▶ ASSIGNMENT:
Retype the records in full, and please keep the pictures out of the copy.

● ● ●

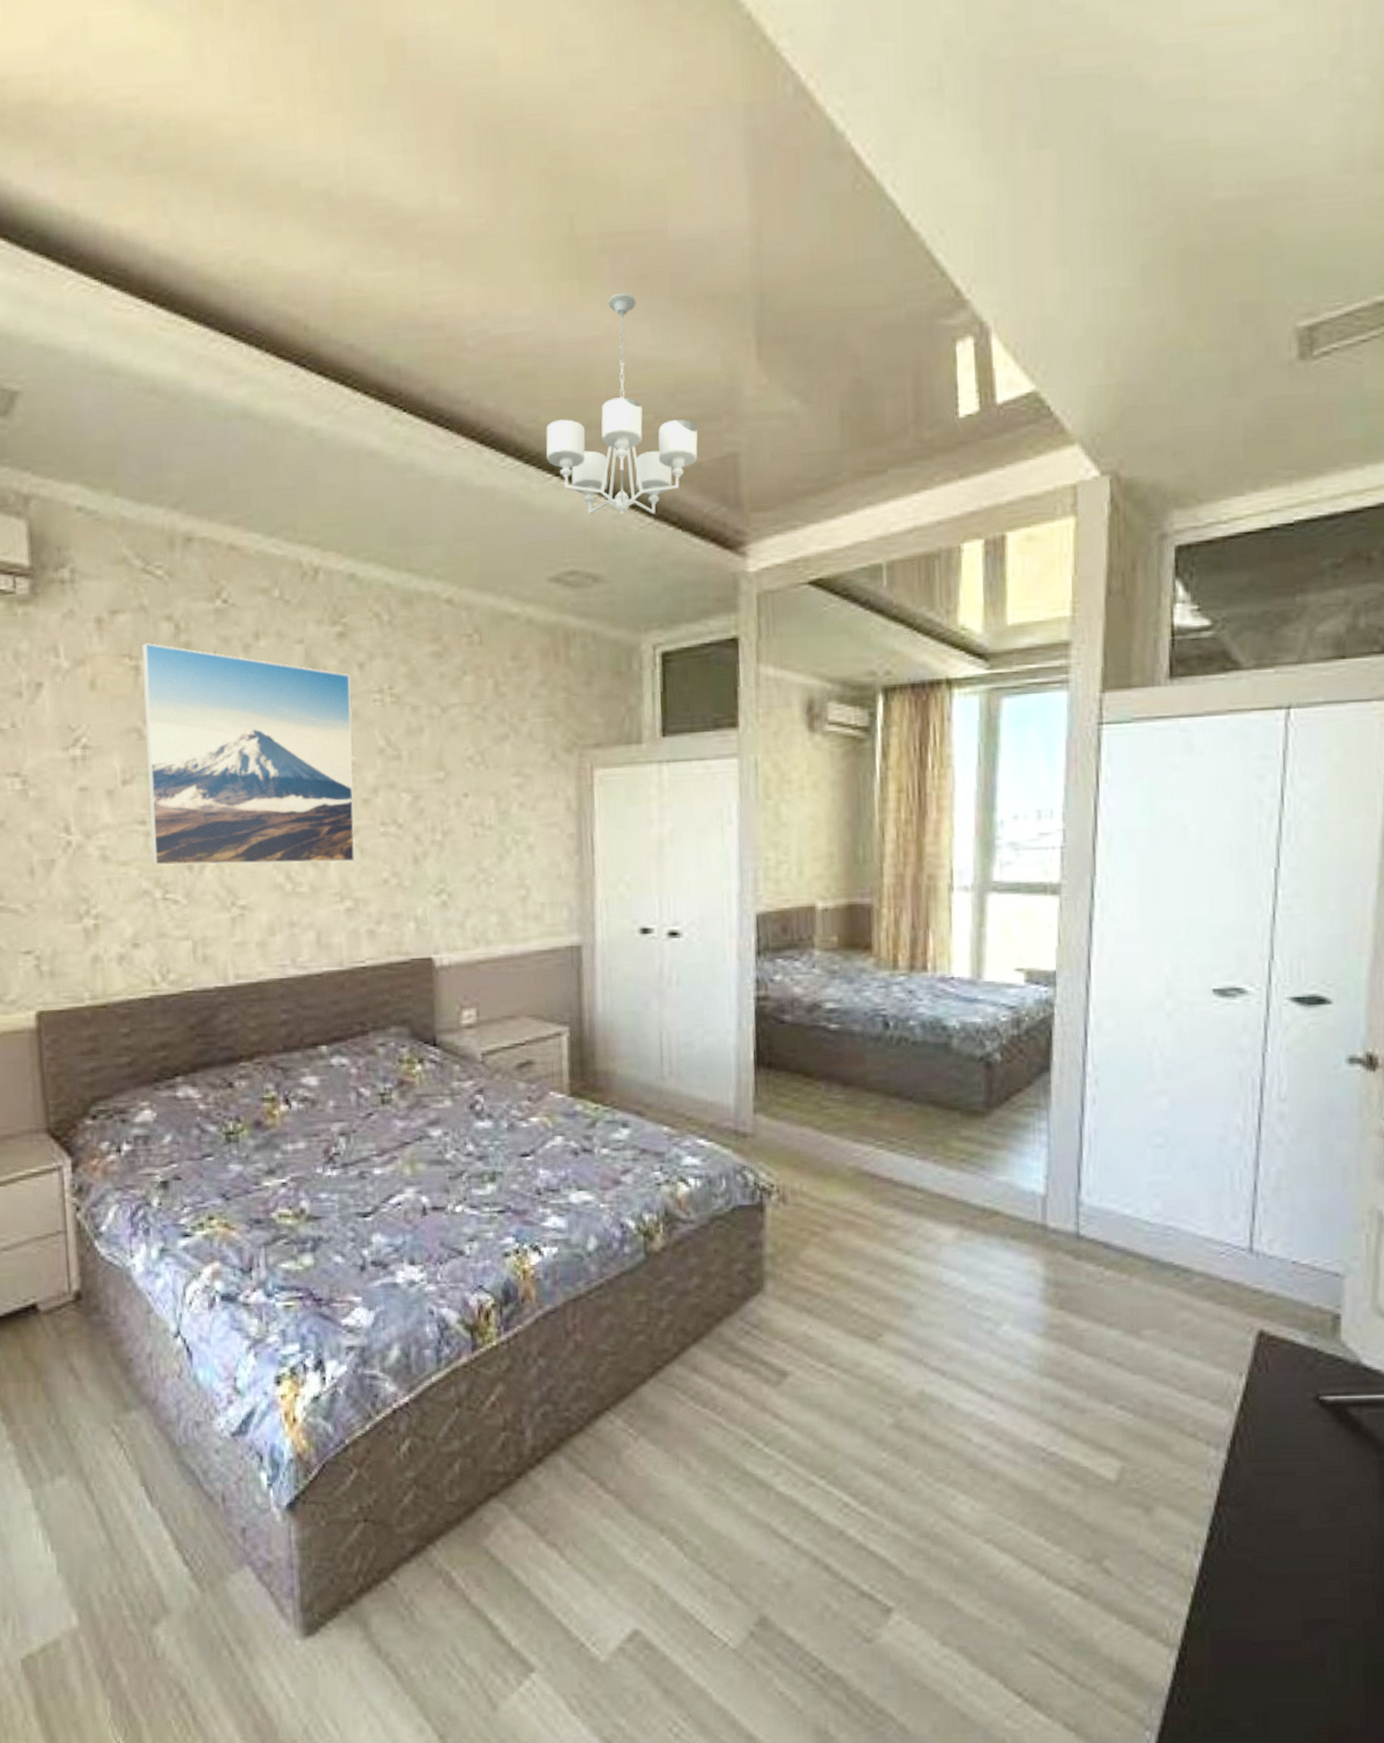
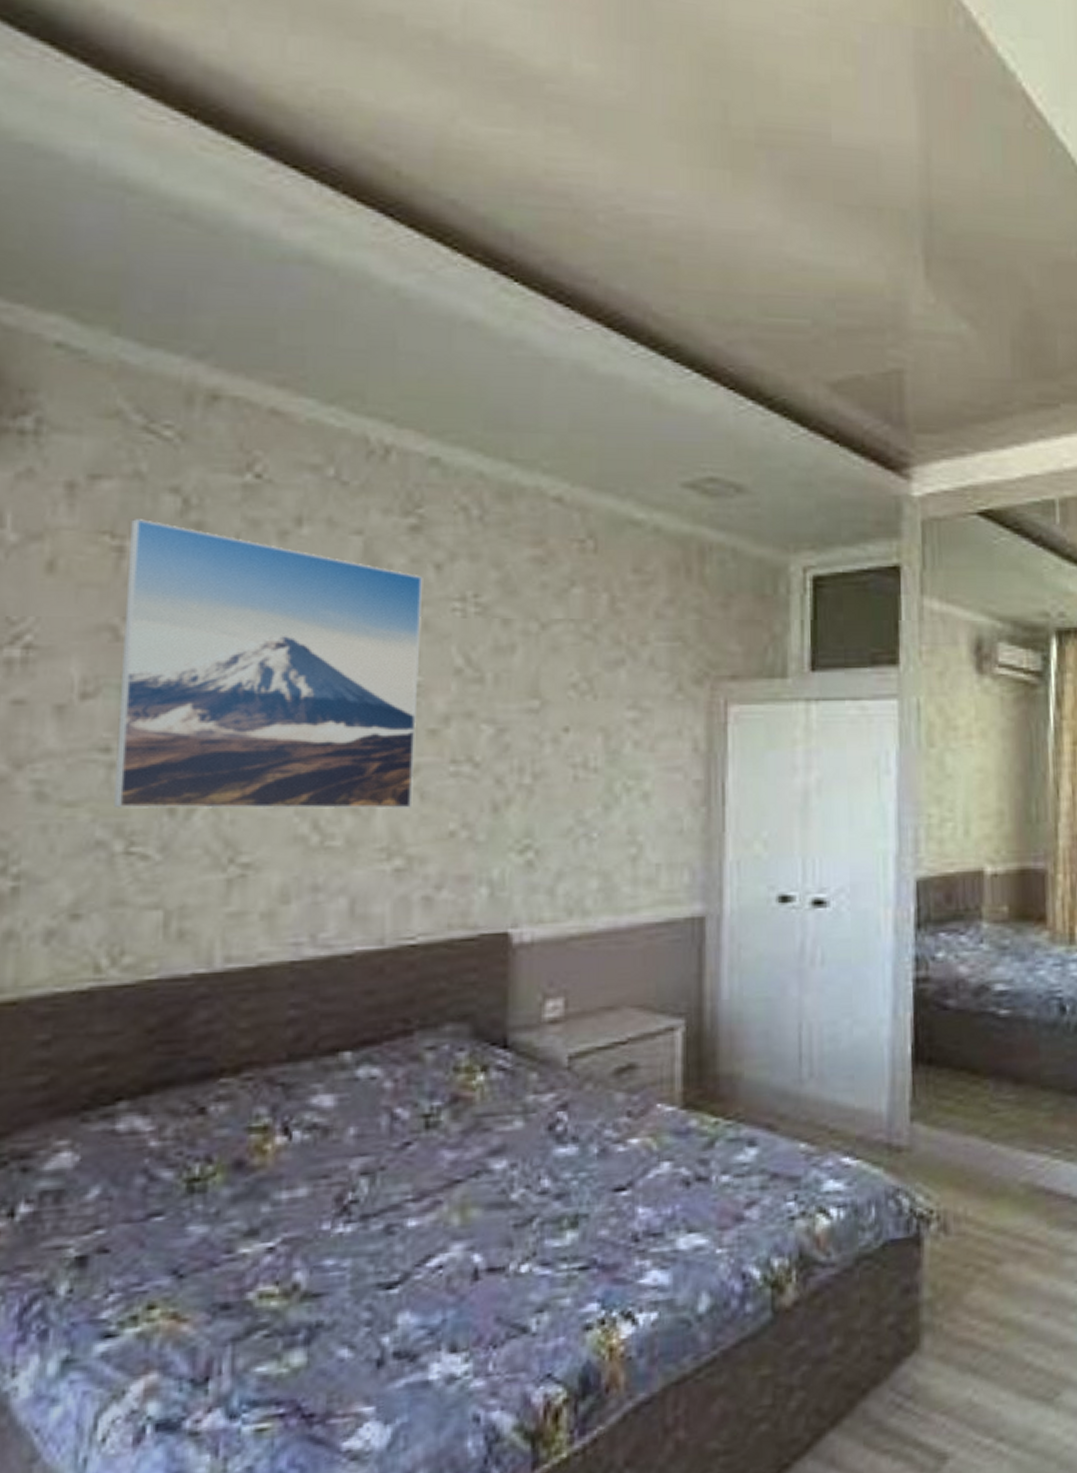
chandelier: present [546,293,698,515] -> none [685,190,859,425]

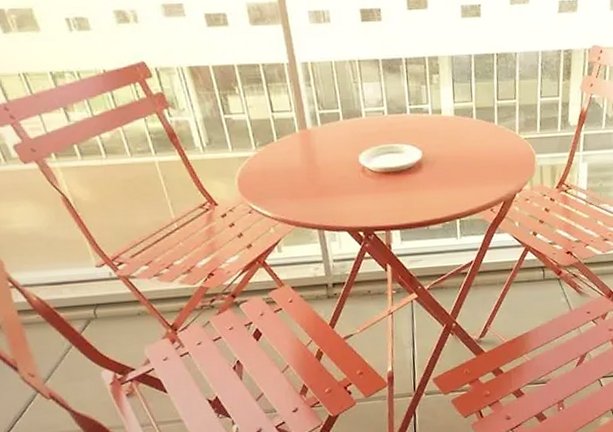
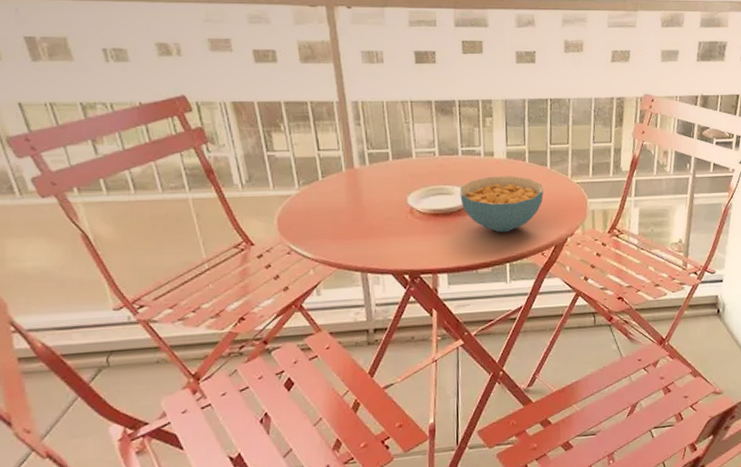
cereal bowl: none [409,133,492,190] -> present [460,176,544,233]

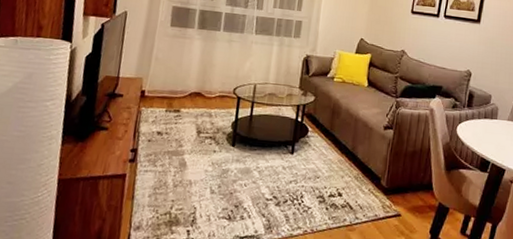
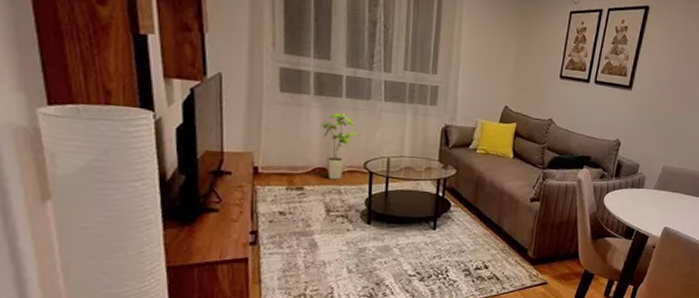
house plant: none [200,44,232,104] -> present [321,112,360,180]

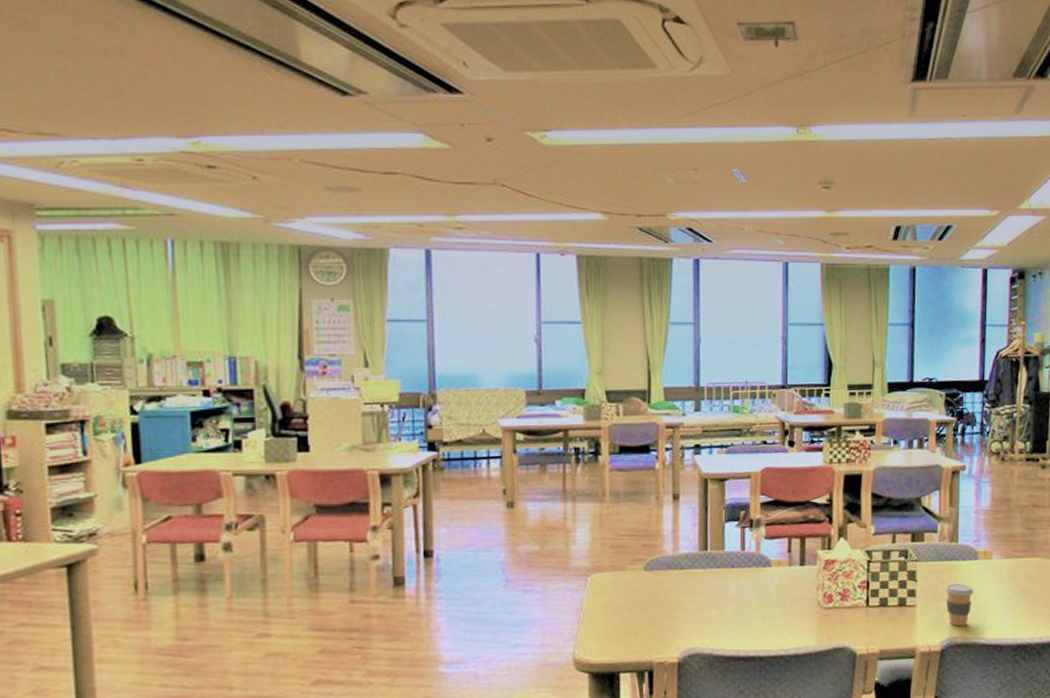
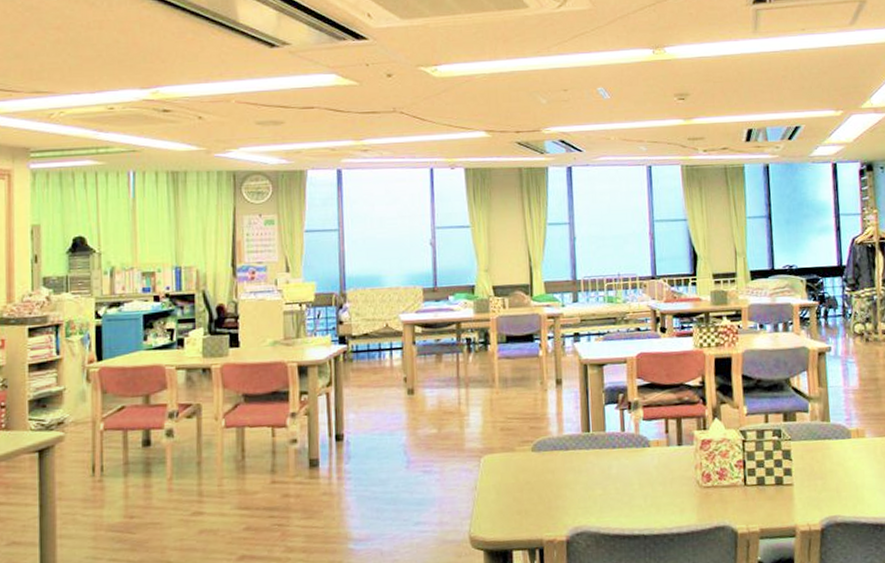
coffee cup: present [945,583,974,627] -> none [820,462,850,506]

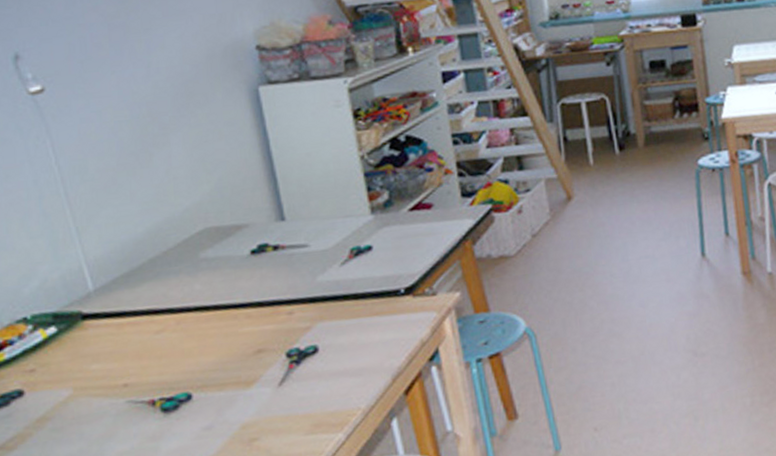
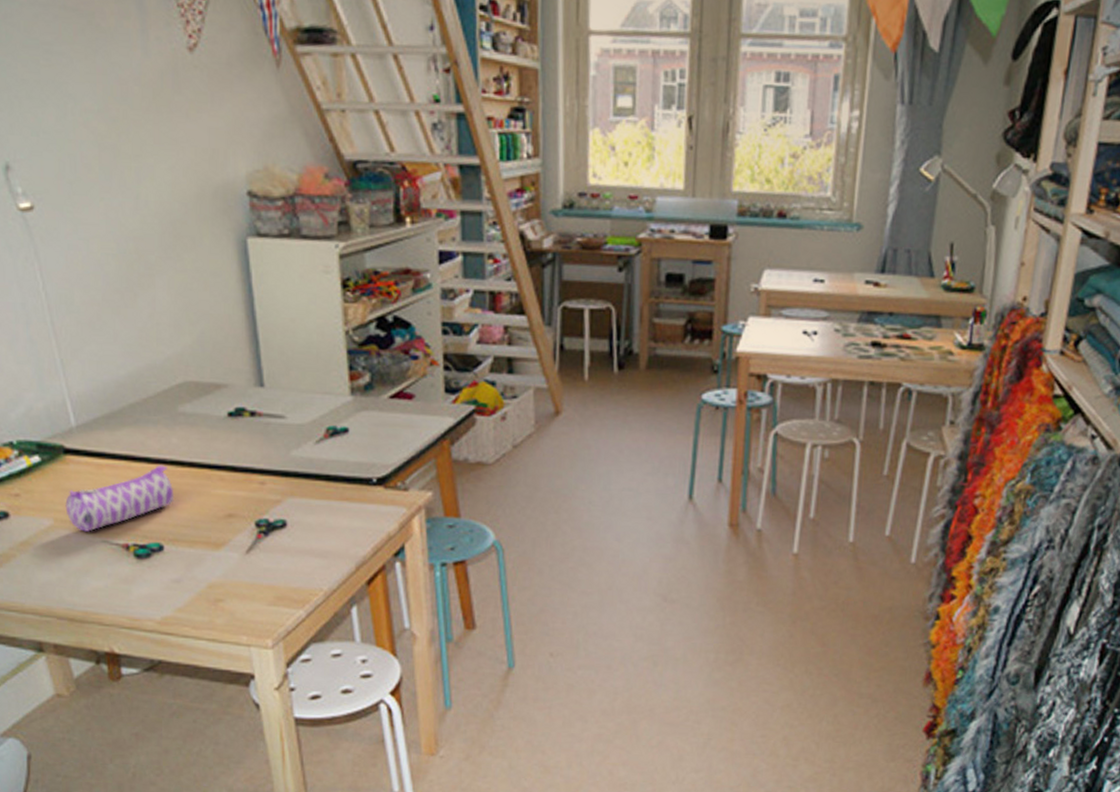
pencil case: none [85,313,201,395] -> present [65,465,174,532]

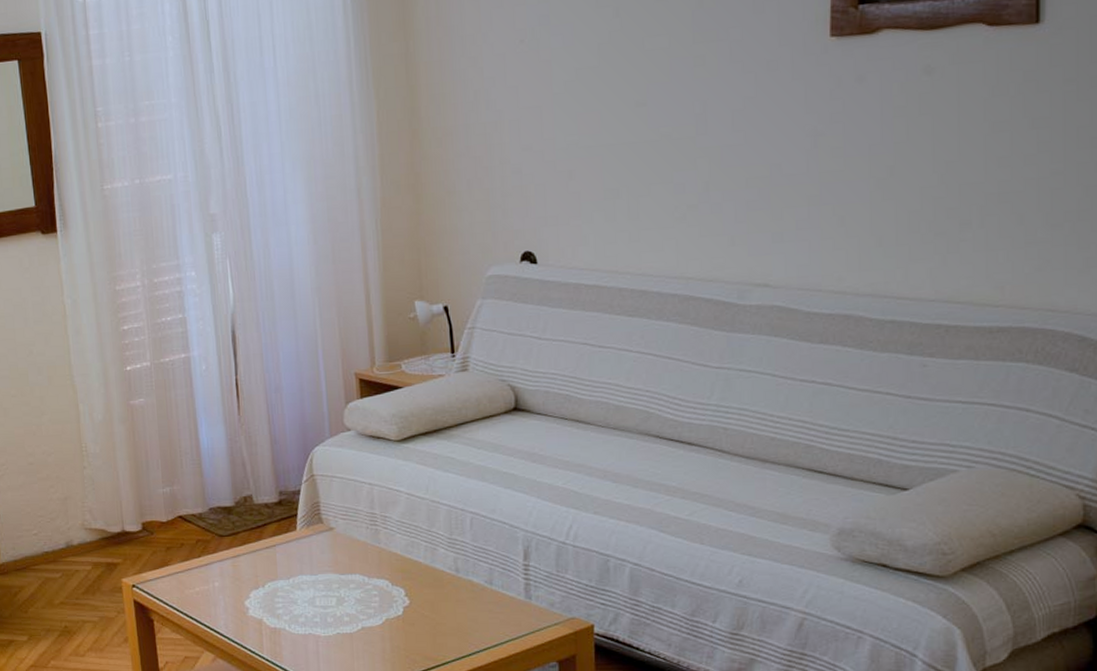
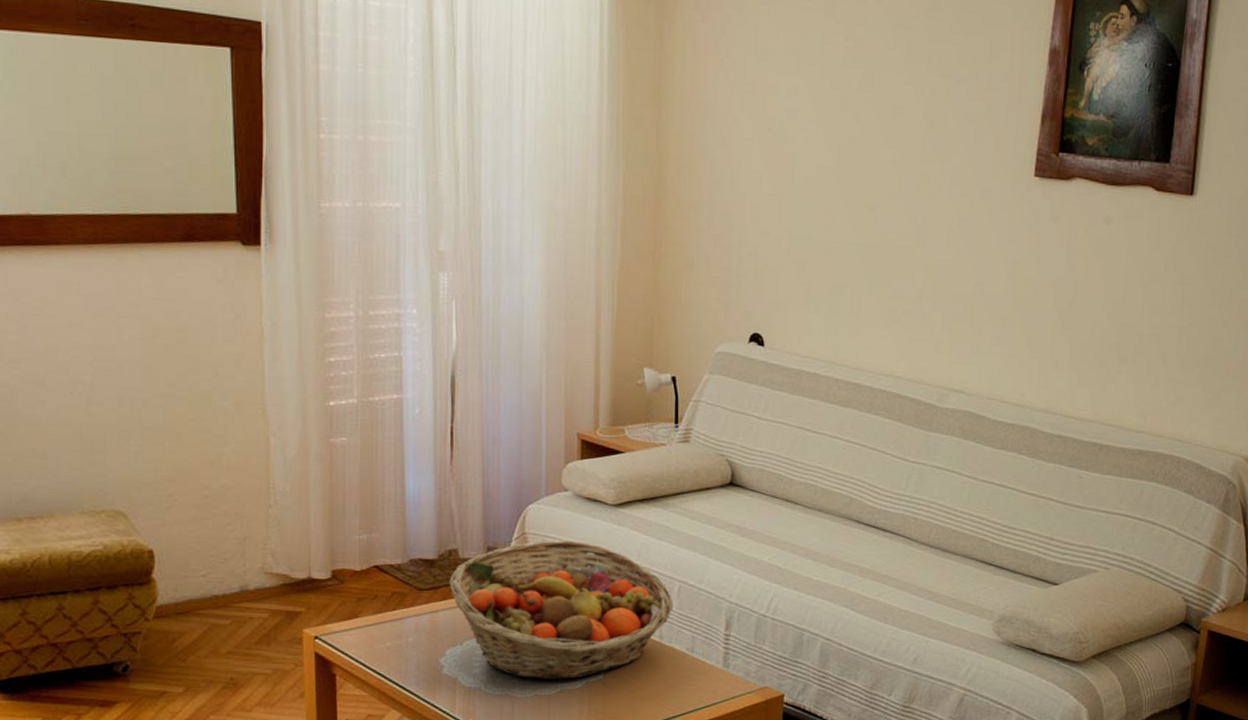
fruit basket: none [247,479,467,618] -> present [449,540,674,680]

● ● ●

▶ EXPECTED ANSWER:
chandelier: present [546,293,698,515] -> none [685,190,859,425]

cereal bowl: none [409,133,492,190] -> present [460,176,544,233]

house plant: none [200,44,232,104] -> present [321,112,360,180]

coffee cup: present [945,583,974,627] -> none [820,462,850,506]

pencil case: none [85,313,201,395] -> present [65,465,174,532]

fruit basket: none [247,479,467,618] -> present [449,540,674,680]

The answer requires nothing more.